While covering the Pentagon, Ms. Raddatz reported exclusively on a number of stories, including the near capture of al-Zarqawi in April 2005, plus the discovery of his laptop computer. She also broke the story that the attack on a US military dining hall in Mosul, Iraq in December 2004 was the work of a suicide bomber. Ms. Raddatz joined ABC News in 1999 as the network’s State Department correspondent. There she covered the ongoing conflict in the Middle East, as well as traveled to Africa, Pakistan, and India with the U.S. Secretary of State. Her coverage at the State Department after the attacks of September 11th was recognized, along with other ABC News recipients, with a Peabody Award as well as an Emmy Award. Ms. Raddatz has also been awarded two Emmys for coverage of Kosovo and the Elian Gonzales case in the news program “Weekend World News.”

Ms. Raddatz is also the author of “Long Road Home – A Story of War and Family.” The highly acclaimed book, detailing a remarkable battle in Sadr City, was released in March, 2007 making both the New York Times and Washington Post bestseller lists. The Washington Post described the book as “a masterpiece of literary non-fiction that rivals any war-related classic that has preceded it.”

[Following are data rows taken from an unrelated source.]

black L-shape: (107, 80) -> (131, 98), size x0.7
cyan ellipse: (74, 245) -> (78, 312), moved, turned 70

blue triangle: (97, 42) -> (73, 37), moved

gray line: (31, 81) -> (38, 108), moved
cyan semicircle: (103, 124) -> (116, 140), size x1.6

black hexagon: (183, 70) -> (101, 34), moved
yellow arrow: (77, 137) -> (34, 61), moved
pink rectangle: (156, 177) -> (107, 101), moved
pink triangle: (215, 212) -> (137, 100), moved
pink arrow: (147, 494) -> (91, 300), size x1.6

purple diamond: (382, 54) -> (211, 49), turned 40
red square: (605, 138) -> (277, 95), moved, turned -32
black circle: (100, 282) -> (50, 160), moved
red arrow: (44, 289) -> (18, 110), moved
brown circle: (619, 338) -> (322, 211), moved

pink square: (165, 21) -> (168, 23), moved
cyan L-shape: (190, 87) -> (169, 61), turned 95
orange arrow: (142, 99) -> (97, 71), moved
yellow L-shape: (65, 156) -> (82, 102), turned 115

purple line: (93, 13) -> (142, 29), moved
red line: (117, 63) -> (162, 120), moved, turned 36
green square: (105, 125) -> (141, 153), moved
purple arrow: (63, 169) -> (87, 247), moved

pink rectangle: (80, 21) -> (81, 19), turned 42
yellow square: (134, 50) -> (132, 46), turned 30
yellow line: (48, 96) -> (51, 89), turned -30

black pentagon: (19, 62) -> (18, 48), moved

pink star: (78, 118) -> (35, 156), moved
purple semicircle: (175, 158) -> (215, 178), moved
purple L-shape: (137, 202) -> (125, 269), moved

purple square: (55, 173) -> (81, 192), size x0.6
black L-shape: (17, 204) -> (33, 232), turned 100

In addition to her work for ABC News, Ms. Raddatz is a frequent guest on PBS’s Washington Week.” From 1993-1998 she was the Pentagon correspondent for NPR, where she reported on foreign policy, defense, and intelligence issues. During her tenure at NPR, she made numerous trips to Eastern Europe to cover the war in Bosnia.

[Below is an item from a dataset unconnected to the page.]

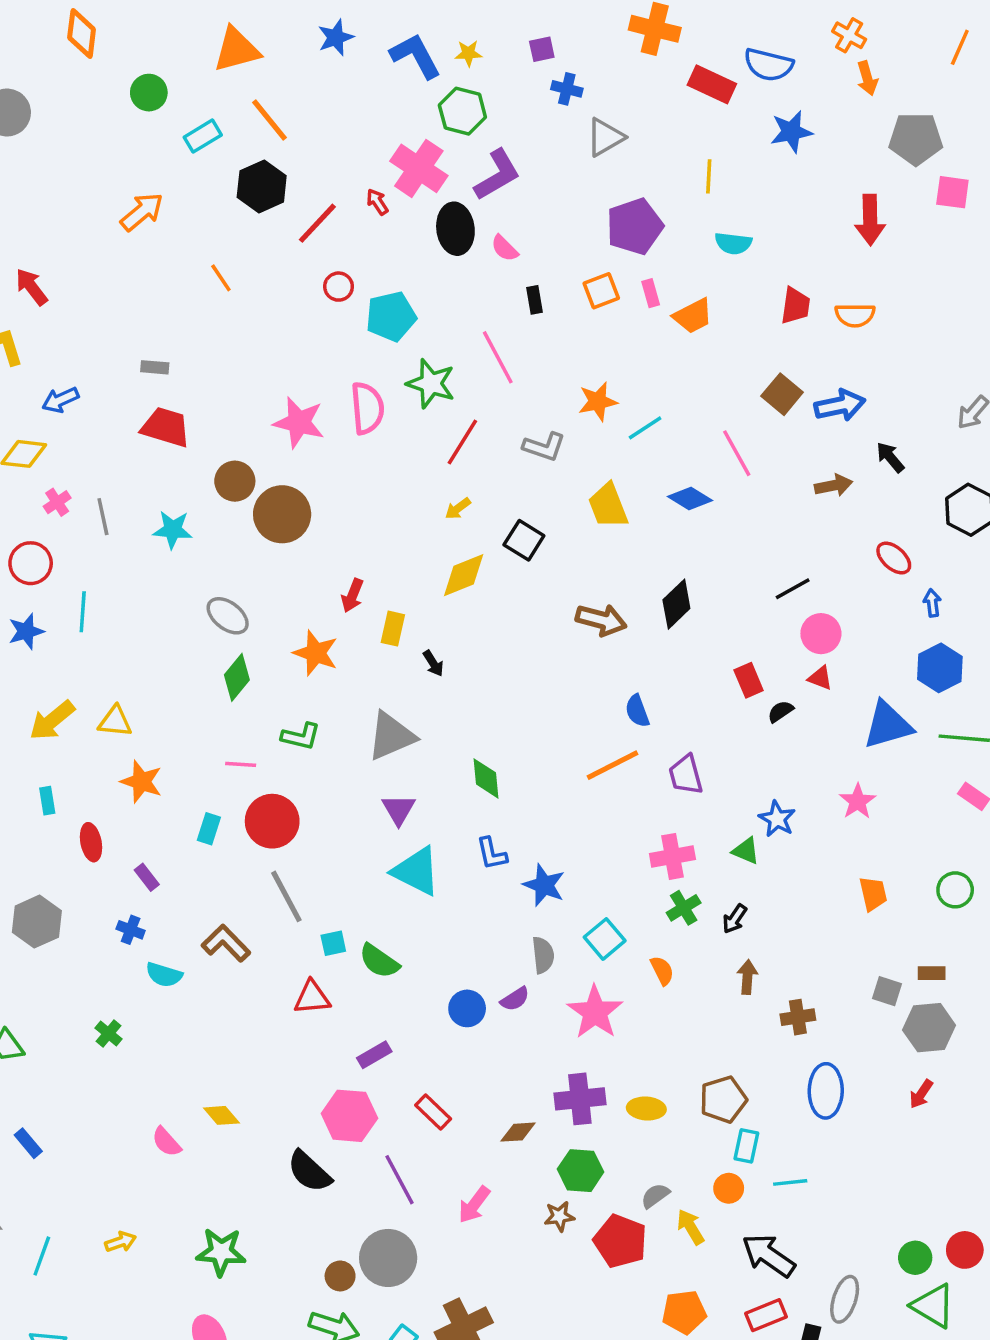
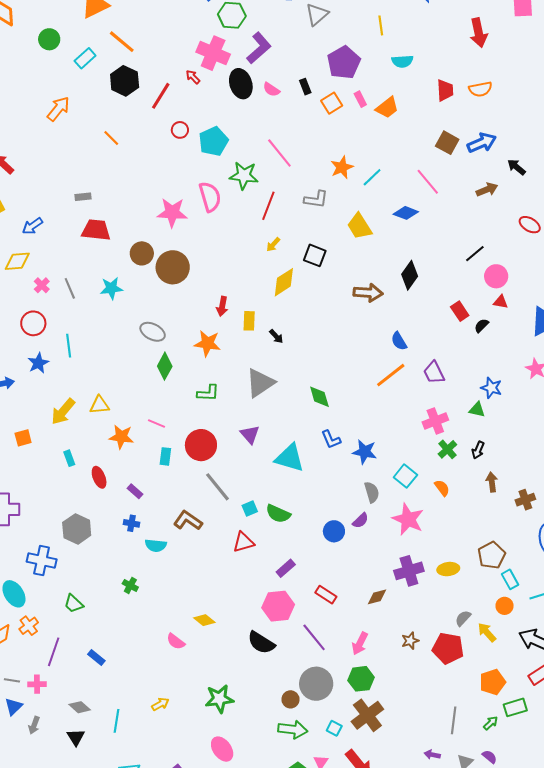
black rectangle: (535, 300) -> (305, 87), moved
pink line: (241, 764) -> (157, 423), moved, turned 30
purple triangle: (399, 810) -> (250, 434), moved
cyan rectangle: (746, 1146) -> (510, 579), turned -30
green hexagon: (581, 1171) -> (361, 679), moved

Jonathan Karl, who has been ABC’s Senior National Security Correspondent since January, 2006, is moving to Capitol Hill to be the network’s Senior Congressional Correspondent. In his new role, Karl will report on political, policy and cultural stories of the day and for all ABC News platforms.

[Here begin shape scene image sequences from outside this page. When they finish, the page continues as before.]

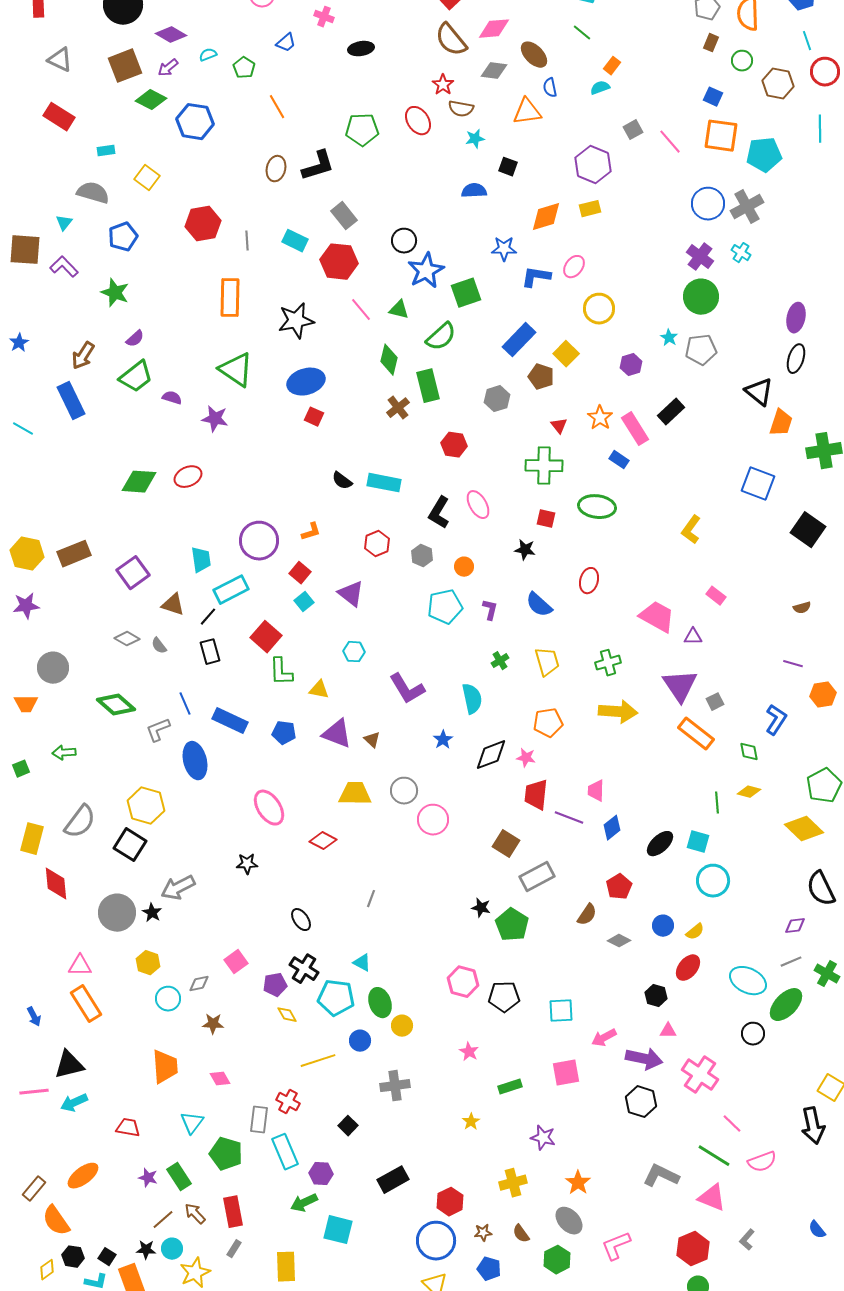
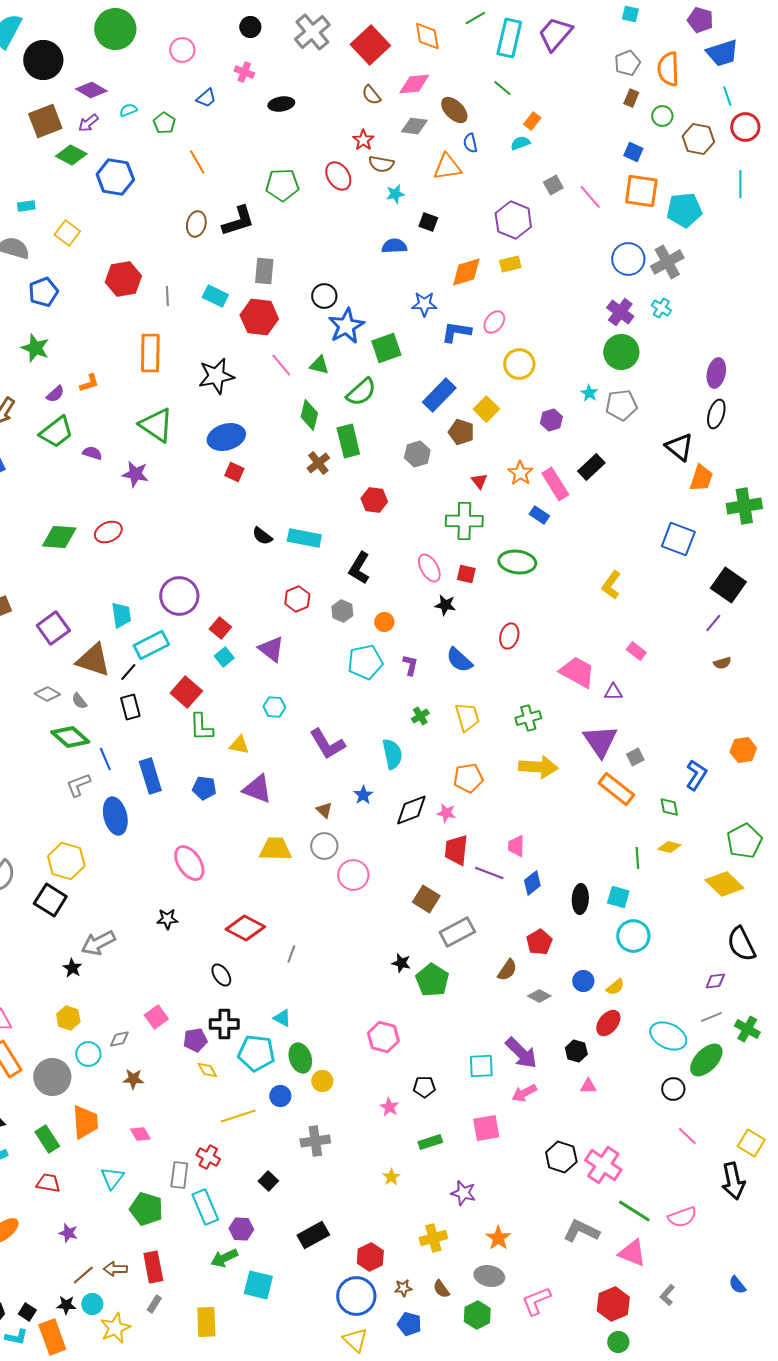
brown semicircle: (451, 40) -> (371, 95), size x0.6
gray rectangle: (344, 216) -> (264, 271), turned 44
pink ellipse: (478, 505) -> (429, 568), moved
orange L-shape: (311, 532) -> (89, 383), moved
brown triangle: (173, 605) -> (93, 660), size x1.5
purple line: (793, 664) -> (713, 623), moved, turned -66
green diamond: (116, 705) -> (70, 737), moved
blue rectangle: (230, 721) -> (150, 776), turned 48
brown triangle: (372, 740) -> (324, 810), moved
red diamond: (323, 841) -> (245, 928), moved, size x1.4
black ellipse: (660, 844) -> (580, 899), turned -44
gray circle: (117, 913) -> (52, 1077), moved
black cross: (304, 969) -> (224, 1024), turned -32
black pentagon: (504, 997) -> (424, 1087), moved, size x0.7
purple arrow: (644, 1059) -> (521, 1053), moved, turned 33
pink cross: (700, 1075) -> (603, 1165), moved
pink line: (732, 1124) -> (687, 1136), moved
green rectangle: (179, 1177) -> (47, 1139), moved
brown arrow: (195, 1214) -> (115, 1269), turned -45
gray ellipse: (569, 1221) -> (489, 1276), turned -36

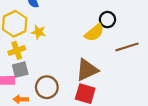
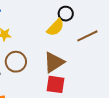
brown circle: (47, 87) -> (16, 62), moved

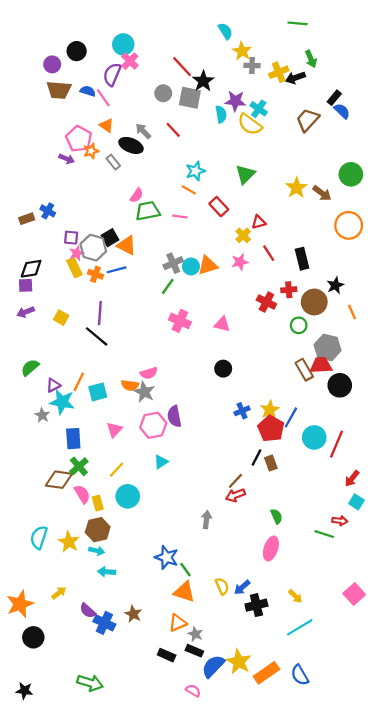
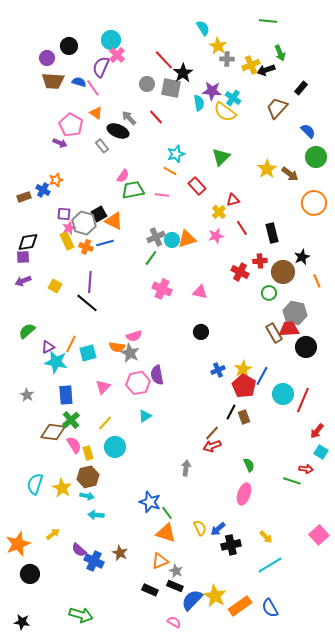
blue semicircle: (342, 111) -> (308, 131), moved
orange star: (91, 151) -> (56, 180), moved
gray star: (42, 415) -> (27, 395), moved

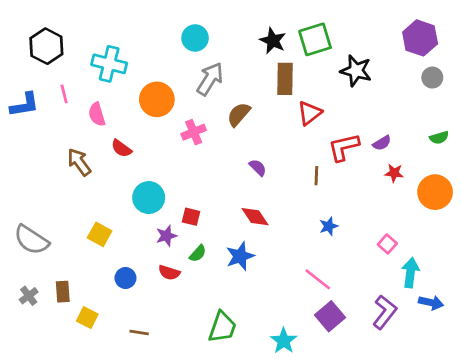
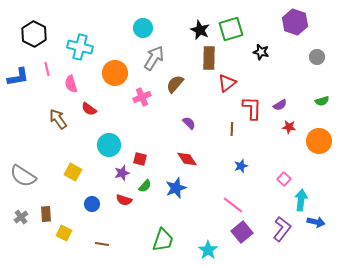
purple hexagon: (420, 38) -> (295, 22), moved
black star: (356, 71) -> (261, 52), size x0.7
red L-shape: (344, 147) -> (252, 108), turned 105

Since joining ABC in January, 2003 Mr. Karl has reported from more than two dozen countries on five continents. He reported more extensively on the situation in Darfur, Sudan than any other network correspondent, visiting Sudan three times in 2005. He has also broken several stories on Iran’s nuclear program and covered the 2004 Presidential elections in Russia. Mr. Karl has also traveled internationally with Secretary of State Condoleezza Rice, Former Secretary of State Colin Powell, Vice President Dick Cheney, and Secretary of Defense Donald Rumsfeld.

In 2004, Mr. Karl spent several months on the campaign trail covering the Bush-Cheney campaign. He co-anchored election night coverage on ABC News Now, anchoring for more than 14 straight hours.

As a congressional correspondent for CNN prior to joining ABC, Mr. Karl covered Capitol Hill, the White House, and the Pentagon, reporting on two presidential elections, President Clinton’s impeachment, the NATO air strikes against Yugoslavia, and congressional reaction to the September 11, 2001 terrorist attacks.

In 2001, Mr. Karl won The National Press Foundation’s Everett McKinley Dirksen Award, the highest honor for Congressional reporting. In 1998, Mr. Karl was the first reporter to obtain the Starr Report, one of the most sought after political documents in recent years.

A prolific writer, his work has been published in “The Wall Street Journal,” “The Weekly Standard,” “The New Republic,” “Reason,” “Christian Science Monitor,” and “The San Francisco Chronicle.” In December 1995, Mr. Karl’s non-fiction book, “The Right to Bear Arms: The Rise of America’s New Militias,” was published by Harper-Collins.